To make it even more nutritious, I combined it with kale. I'm not really into kale (I find the texture a bit tough) but it works with this.
I found this recipe at Food52. I did make a few tweaks, since walnut oil and pine nuts are a touch pricey for my budget. Also, I didn't have any scallions or lacinato kale, so I used garlic paste and plain old curly kale instead. But the result is terrific: creamy, nutty, with a wonderful perfume from the lemon. It's also quick to make, and you only get one pan dirty. Enjoy. I'm going to look for more quinoa recipes. This stuff is good.

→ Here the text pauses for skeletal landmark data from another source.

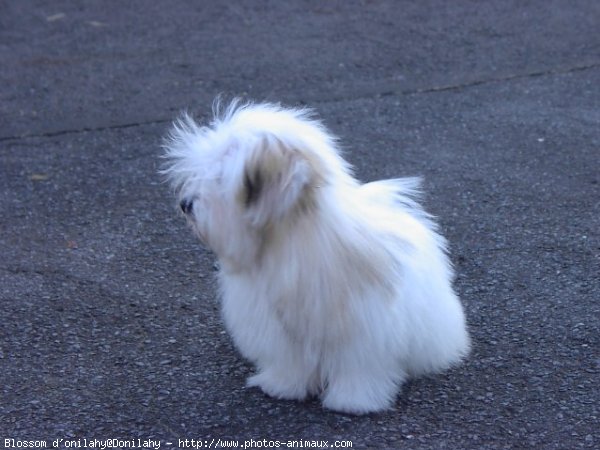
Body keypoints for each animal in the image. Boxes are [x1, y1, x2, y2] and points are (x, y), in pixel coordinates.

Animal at [162, 100, 472, 414]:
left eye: (220, 178)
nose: (186, 205)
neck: (289, 242)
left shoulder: (363, 328)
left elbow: (358, 369)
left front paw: (353, 401)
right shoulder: (279, 329)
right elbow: (290, 363)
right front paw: (282, 387)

|looking forward to lunch today!|
Kale and Quinoa
2 cups salted water
1 cup quinoa
1 bunch lacinato kale, washed and chopped into 1" lengths (I used curly kale)
1 meyer lemon, zested and juiced
2 scallions, minced (garlic paste - 1 teaspoon)
1 tablespoon toasted walnut oil (I used olive oil)
3 tablespoons toasted pine nuts (I used walnuts)
1/4 cup crumbled goat cheese
salt and pepper
1.Bring the water to a boil in a covered pot. Add the quinoa, cover, and lower the heat until it is just enough to maintain a simmer. Let simmer for 10 minutes, then top with the kale and re-cover. Simmer another 5 minutes, then turn off the heat and allow to steam for 5 more minutes.
2.While the quinoa is cooking, take a large serving bowl and combine half of the lemon juice (reserving the other half), all of the lemon zest, scallions, walnut oil, pine nuts, and goat cheese.
3.Check the quinoa and kale when the cooking time has completed -- the water should have absorbed, and the quinoa will be tender but firm, and the kale tender and bright green. If the quinoa still has a hard white center, you can steam a bit longer (adding more water if needed). When the quinoa and kale are done, fluff the pilaf, and tip it into the waiting bowl with the remaining ingredients. As the hot quinoa hits the scallions and lemon it should smell lovely. Toss to combine, seasoning with salt and pepper, and the remaining lemon juice if needed.